Я бросила его на отдельный столик и забыла.
Вернувшись в Петербург, разбирая чемодан, нашла его, испуганно забившегося в складку кожи. Куда я его выбросила, — но, конечно, выбросила — не заметила сама. Вечером он уже лежал на своем обычном месте. Я ли машинально положила, или прислуга нашла и, помня, что это вещь нужная, водворила его на место. И я снова перестала его видеть — привычно не замечала.
Подошли страшные дни. Под окнами стоял грузовик с пулеметом; он трещал по ночам железным горохом, от которого дребезжали стекла и дрожали висюльки абажура мертвой лампы над моим столом. Электричества не давали. Холодным сталактитом в мутном уличном свете леденела огромная граненая чернильница и длинная, никогда не нужная, любимая только за красоту, хрустальная линейка и тяжелое, как надгробный памятник, пресс-папье, погребавшее мелкие квитанции навек так, что их и найти нельзя было. Они не двигались, эти тяжелые камни, но дребезжащий, дрожащий абажур выдавал настроение всего стола: ему было страшно.

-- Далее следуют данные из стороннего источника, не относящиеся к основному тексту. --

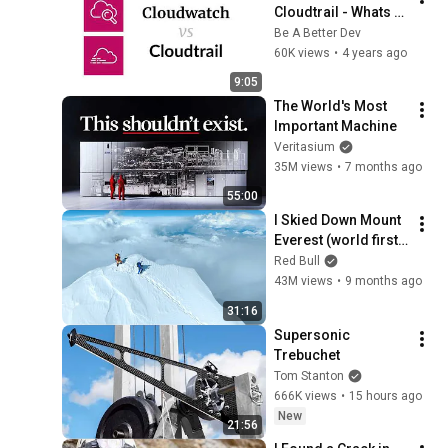
Cloudtrail - Whats 
the Difference?
Be A Better Dev
60K views
•
4 years ago
9:05
The World's Most 
Important Machine
Veritasium
35M views
•
7 months ago
55:00
I Skied Down Mount 
Everest (world first, 
no oxygen)
Red Bull
43M views
•
9 months ago
31:16
Supersonic 
Trebuchet
Tom Stanton
666K views
•
15 hours ago
New
21:56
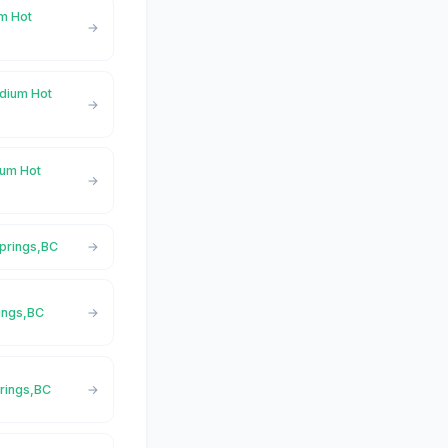
um Hot
adium Hot
ium Hot
Springs,BC
rings,BC
prings,BC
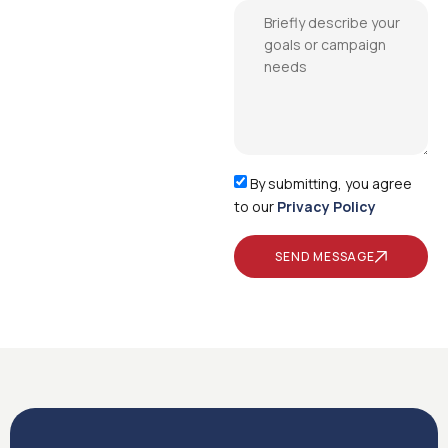
By submitting, you agree
to our
Privacy Policy
SEND MESSAGE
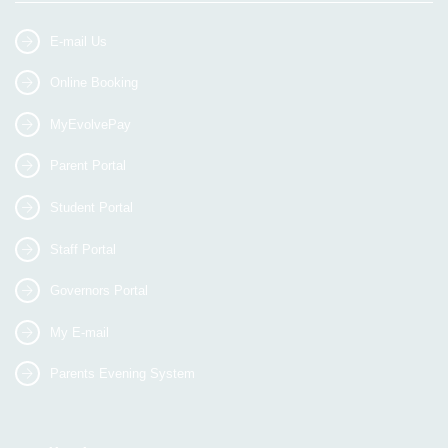
E-mail Us
Online Booking
MyEvolvePay
Parent Portal
Student Portal
Staff Portal
Governors Portal
My E-mail
Parents Evening System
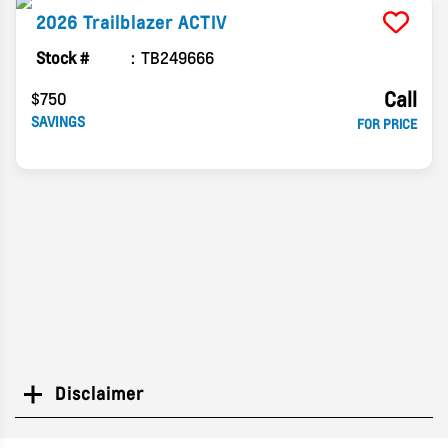
2026
Trailblazer
ACTIV
Stock #
TB249666
Call
$750
SAVINGS
FOR PRICE
Disclaimer
Search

Загрохотали ворота — в них били прикладами. И на столе зазвенело что-то: это стеклянная марочница, тонкая и нервная, упала в обморок и скатилась со стола. И, ставя ее впотьмах на прежнее место, руки мои нащупали маленький, гладкий, непонятный кусочек. Я осторожно, спрятавшись за дверь, чтобы не было видно с улицы, зажгла спичку и посмотрела: это был мой обломок сургуча. Я бросила его около печки. Утром он лежал с левой стороны стола.
Черные, сонные дни, белые, бессонные ночи. Уходили, пропадали люди. Уходили и не возвращались вещи. И те и другие не заменялись, и обнажалась жизнь, голая и безобразная.
С письменного стола первой ушла чернильница. Как Соня Мармеладова, завернулась в драдедамовый платок, пошла на базар и продалась для поддержания существования близких: лампы, линейки, марочницы и меня.
Потом ушли и другие. Осталось пустое сукно с начертанными пылью воспоминаниями о том, что когда-то здесь было. И с левой стороны стола один, только один маленький обломок. Он. Сургуч.
Я уехала, взяв только самые необходимые вещи. Среди них вылез из чемодана и улегся на обшарпанный отельный стол — мой верный урод, сургучный огрызок. Это было в Москве.
Потом была поездка в Киев на самый короткий срок, чтобы прочесть на вечере свой рассказ. В чемодане только бальное платье да сургуч.
Киев. Петлюра. Обыски. Путь на север отрезан. Катимся ниже, ниже. И вот мы с сургучом уже в Одессе. Паника, стрельба. Приветливые ослы черных белозубых войск, ослы, только вчера шедшие головами к нам, хвостами к морю, бегут, подбодряемые палкой, и хвосты их уже повернуты к нам.
Новороссийск. В пустом чемодане один он, выброшенный мной собственноручно в Одессе кусок сургуча. Надоел. Неужто в целом мире не найдется никого, чтобы проводить меня?
Константинополь.
Веселый разговор:
— Может быть, можно что-нибудь еще продать? Боюсь, что скоро окажемся на дне.
— Господа, не бойтесь. Ведь мы уже все на дне. Это и есть дно. Видите, как просто и совсем не страшно. Разломаем этот бублик на четыре части…
— Может быть, у вас что-нибудь найдется?
— У меня флакон из-под духов и вот… кусочек сургуча.
Париж. Берлин. Я совсем забыла о нем. И вот в тревожный день, когда вся душа дрожала, как те висюльки на абажуре, — я написала письмо мирового значения (мирового для моего мира, единственного, в котором живет человек и вместе с которым гибнет). Письмо мирового значения надо было запечатать сургучной печатью. И вот первый раз взяла я его в руки, этот бурый комок, взяла не для того, чтобы бросить, а чтобы использовать. Он зашипел на свечке, оплыл черной лавой, и вдруг упала на бумагу ярко-лазурная нежданная капля.
Так странно это было, и для души дрожавшей — благословенно, как чудо.
— Так вот ты какой!..
И опять бросила, и опять забыла.
И вот долгая, тяжкая болезнь, больница.
Красные туманы горячки. Круглая голова ласкового тигра без шеи, лежащая на круглом кружевном плато, как усекновенная глава на блюде. Наклоняется надо мной… Ах да — это бывшая квартирная хозяйка фрау… фрау… не помню. Это она в кружевном праздничном воротнике. Она протягивает мне что-то.